Mark Knopfler

Glasgow Hydro

Graeme Thomson

****

“WHAT can I do?” shrugs Mark Knopfler, explaining his continuing compulsion to tour into his seventieth year. “I’ll just keep showing up until I fall over.” One of the biggest rock stars of the 1980s, Knopfler long ago re-positioned himself as a high end journeyman, a stance underscored by the title of his new album, Down The Road Wherever.

He’s a low-key artisan these days, all trace of flash and swagger excised. It might be considered a failing were Knopfler not so adept at his trade. Throughout this beautifully calibrated two-hour set, he was every inch the poet laureate of the quotidian life, although a song ruminating on the whereabouts of a bacon roll veered dangerously close to self-parody.

He remained capable of raising fire on greasy rockers like Corned Beef City and Speedway At Nazareth, while Postcards From Paraguay evoked the joyous rhythms of a Rio street party, but folk was the most prominent musical flavour.

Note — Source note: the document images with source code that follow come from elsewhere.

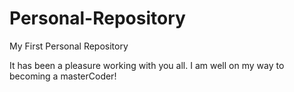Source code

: # Personal-Repository
My First Personal Repository

It has been a pleasure working with you all. I am well on my way to becoming a masterCoder!
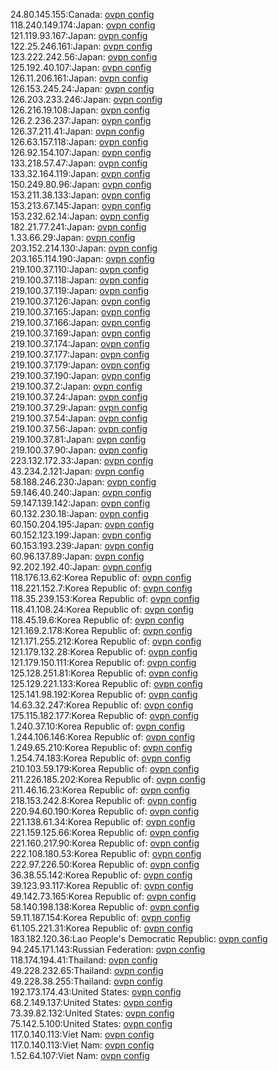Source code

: 24.80.145.155:Canada: [ovpn config](vpn/24_80_145_155.ovpn)  
118.240.149.174:Japan: [ovpn config](vpn/118_240_149_174.ovpn)  
121.119.93.167:Japan: [ovpn config](vpn/121_119_93_167.ovpn)  
122.25.246.161:Japan: [ovpn config](vpn/122_25_246_161.ovpn)  
123.222.242.56:Japan: [ovpn config](vpn/123_222_242_56.ovpn)  
125.192.40.107:Japan: [ovpn config](vpn/125_192_40_107.ovpn)  
126.11.206.161:Japan: [ovpn config](vpn/126_11_206_161.ovpn)  
126.153.245.24:Japan: [ovpn config](vpn/126_153_245_24.ovpn)  
126.203.233.246:Japan: [ovpn config](vpn/126_203_233_246.ovpn)  
126.216.19.108:Japan: [ovpn config](vpn/126_216_19_108.ovpn)  
126.2.236.237:Japan: [ovpn config](vpn/126_2_236_237.ovpn)  
126.37.211.41:Japan: [ovpn config](vpn/126_37_211_41.ovpn)  
126.63.157.118:Japan: [ovpn config](vpn/126_63_157_118.ovpn)  
126.92.154.107:Japan: [ovpn config](vpn/126_92_154_107.ovpn)  
133.218.57.47:Japan: [ovpn config](vpn/133_218_57_47.ovpn)  
133.32.164.119:Japan: [ovpn config](vpn/133_32_164_119.ovpn)  
150.249.80.96:Japan: [ovpn config](vpn/150_249_80_96.ovpn)  
153.211.38.133:Japan: [ovpn config](vpn/153_211_38_133.ovpn)  
153.213.67.145:Japan: [ovpn config](vpn/153_213_67_145.ovpn)  
153.232.62.14:Japan: [ovpn config](vpn/153_232_62_14.ovpn)  
182.21.77.241:Japan: [ovpn config](vpn/182_21_77_241.ovpn)  
1.33.66.29:Japan: [ovpn config](vpn/1_33_66_29.ovpn)  
203.152.214.130:Japan: [ovpn config](vpn/203_152_214_130.ovpn)  
203.165.114.190:Japan: [ovpn config](vpn/203_165_114_190.ovpn)  
219.100.37.110:Japan: [ovpn config](vpn/219_100_37_110.ovpn)  
219.100.37.118:Japan: [ovpn config](vpn/219_100_37_118.ovpn)  
219.100.37.119:Japan: [ovpn config](vpn/219_100_37_119.ovpn)  
219.100.37.126:Japan: [ovpn config](vpn/219_100_37_126.ovpn)  
219.100.37.165:Japan: [ovpn config](vpn/219_100_37_165.ovpn)  
219.100.37.166:Japan: [ovpn config](vpn/219_100_37_166.ovpn)  
219.100.37.169:Japan: [ovpn config](vpn/219_100_37_169.ovpn)  
219.100.37.174:Japan: [ovpn config](vpn/219_100_37_174.ovpn)  
219.100.37.177:Japan: [ovpn config](vpn/219_100_37_177.ovpn)  
219.100.37.179:Japan: [ovpn config](vpn/219_100_37_179.ovpn)  
219.100.37.190:Japan: [ovpn config](vpn/219_100_37_190.ovpn)  
219.100.37.2:Japan: [ovpn config](vpn/219_100_37_2.ovpn)  
219.100.37.24:Japan: [ovpn config](vpn/219_100_37_24.ovpn)  
219.100.37.29:Japan: [ovpn config](vpn/219_100_37_29.ovpn)  
219.100.37.54:Japan: [ovpn config](vpn/219_100_37_54.ovpn)  
219.100.37.56:Japan: [ovpn config](vpn/219_100_37_56.ovpn)  
219.100.37.81:Japan: [ovpn config](vpn/219_100_37_81.ovpn)  
219.100.37.90:Japan: [ovpn config](vpn/219_100_37_90.ovpn)  
223.132.172.33:Japan: [ovpn config](vpn/223_132_172_33.ovpn)  
43.234.2.121:Japan: [ovpn config](vpn/43_234_2_121.ovpn)  
58.188.246.230:Japan: [ovpn config](vpn/58_188_246_230.ovpn)  
59.146.40.240:Japan: [ovpn config](vpn/59_146_40_240.ovpn)  
59.147.139.142:Japan: [ovpn config](vpn/59_147_139_142.ovpn)  
60.132.230.18:Japan: [ovpn config](vpn/60_132_230_18.ovpn)  
60.150.204.195:Japan: [ovpn config](vpn/60_150_204_195.ovpn)  
60.152.123.199:Japan: [ovpn config](vpn/60_152_123_199.ovpn)  
60.153.193.239:Japan: [ovpn config](vpn/60_153_193_239.ovpn)  
60.96.137.89:Japan: [ovpn config](vpn/60_96_137_89.ovpn)  
92.202.192.40:Japan: [ovpn config](vpn/92_202_192_40.ovpn)  
118.176.13.62:Korea Republic of: [ovpn config](vpn/118_176_13_62.ovpn)  
118.221.152.7:Korea Republic of: [ovpn config](vpn/118_221_152_7.ovpn)  
118.35.239.153:Korea Republic of: [ovpn config](vpn/118_35_239_153.ovpn)  
118.41.108.24:Korea Republic of: [ovpn config](vpn/118_41_108_24.ovpn)  
118.45.19.6:Korea Republic of: [ovpn config](vpn/118_45_19_6.ovpn)  
121.169.2.178:Korea Republic of: [ovpn config](vpn/121_169_2_178.ovpn)  
121.171.255.212:Korea Republic of: [ovpn config](vpn/121_171_255_212.ovpn)  
121.179.132.28:Korea Republic of: [ovpn config](vpn/121_179_132_28.ovpn)  
121.179.150.111:Korea Republic of: [ovpn config](vpn/121_179_150_111.ovpn)  
125.128.251.81:Korea Republic of: [ovpn config](vpn/125_128_251_81.ovpn)  
125.129.221.133:Korea Republic of: [ovpn config](vpn/125_129_221_133.ovpn)  
125.141.98.192:Korea Republic of: [ovpn config](vpn/125_141_98_192.ovpn)  
14.63.32.247:Korea Republic of: [ovpn config](vpn/14_63_32_247.ovpn)  
175.115.182.177:Korea Republic of: [ovpn config](vpn/175_115_182_177.ovpn)  
1.240.37.10:Korea Republic of: [ovpn config](vpn/1_240_37_10.ovpn)  
1.244.106.146:Korea Republic of: [ovpn config](vpn/1_244_106_146.ovpn)  
1.249.65.210:Korea Republic of: [ovpn config](vpn/1_249_65_210.ovpn)  
1.254.74.183:Korea Republic of: [ovpn config](vpn/1_254_74_183.ovpn)  
210.103.59.179:Korea Republic of: [ovpn config](vpn/210_103_59_179.ovpn)  
211.226.185.202:Korea Republic of: [ovpn config](vpn/211_226_185_202.ovpn)  
211.46.16.23:Korea Republic of: [ovpn config](vpn/211_46_16_23.ovpn)  
218.153.242.8:Korea Republic of: [ovpn config](vpn/218_153_242_8.ovpn)  
220.94.60.190:Korea Republic of: [ovpn config](vpn/220_94_60_190.ovpn)  
221.138.61.34:Korea Republic of: [ovpn config](vpn/221_138_61_34.ovpn)  
221.159.125.66:Korea Republic of: [ovpn config](vpn/221_159_125_66.ovpn)  
221.160.217.90:Korea Republic of: [ovpn config](vpn/221_160_217_90.ovpn)  
222.108.180.53:Korea Republic of: [ovpn config](vpn/222_108_180_53.ovpn)  
222.97.226.50:Korea Republic of: [ovpn config](vpn/222_97_226_50.ovpn)  
36.38.55.142:Korea Republic of: [ovpn config](vpn/36_38_55_142.ovpn)  
39.123.93.117:Korea Republic of: [ovpn config](vpn/39_123_93_117.ovpn)  
49.142.73.165:Korea Republic of: [ovpn config](vpn/49_142_73_165.ovpn)  
58.140.198.138:Korea Republic of: [ovpn config](vpn/58_140_198_138.ovpn)  
59.11.187.154:Korea Republic of: [ovpn config](vpn/59_11_187_154.ovpn)  
61.105.221.31:Korea Republic of: [ovpn config](vpn/61_105_221_31.ovpn)  
183.182.120.36:Lao People's Democratic Republic: [ovpn config](vpn/183_182_120_36.ovpn)  
94.245.171.143:Russian Federation: [ovpn config](vpn/94_245_171_143.ovpn)  
118.174.194.41:Thailand: [ovpn config](vpn/118_174_194_41.ovpn)  
49.228.232.65:Thailand: [ovpn config](vpn/49_228_232_65.ovpn)  
49.228.38.255:Thailand: [ovpn config](vpn/49_228_38_255.ovpn)  
192.173.174.43:United States: [ovpn config](vpn/192_173_174_43.ovpn)  
68.2.149.137:United States: [ovpn config](vpn/68_2_149_137.ovpn)  
73.39.82.132:United States: [ovpn config](vpn/73_39_82_132.ovpn)  
75.142.5.100:United States: [ovpn config](vpn/75_142_5_100.ovpn)  
117.0.140.113:Viet Nam: [ovpn config](vpn/117_0_140_113.ovpn)  
117.0.140.113:Viet Nam: [ovpn config](vpn/117_0_140_113.ovpn)  
1.52.64.107:Viet Nam: [ovpn config](vpn/1_52_64_107.ovpn)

His superb ten-piece band – including local boy John McCusker on fiddle, penny whistle and pretty much everything else – whipped up a glorious hoedown on Done With Bonaparte, while Knopfler reflected on the teenage “would-be vagabond” of his youth in the moving Matchstick Man, accompanied by uilleann pipes. Never having much of a voice to lose, his conversational murmur complemented the material better than ever, while his guitar playing remained fluid, lyrical and utterly distinctive.

In a set rather shy of Dire Straits classics, the sodium-light blues of Your Latest Trick, a weathered Romeo and Juliet, and a crackling encore of Money For Nothing ensured that past glories were acknowledged, if perhaps slightly dutifully. He ended with Going Home, the whirling theme from Local Hero, before rolling back down the road, seeking another stage, if not the spotlight.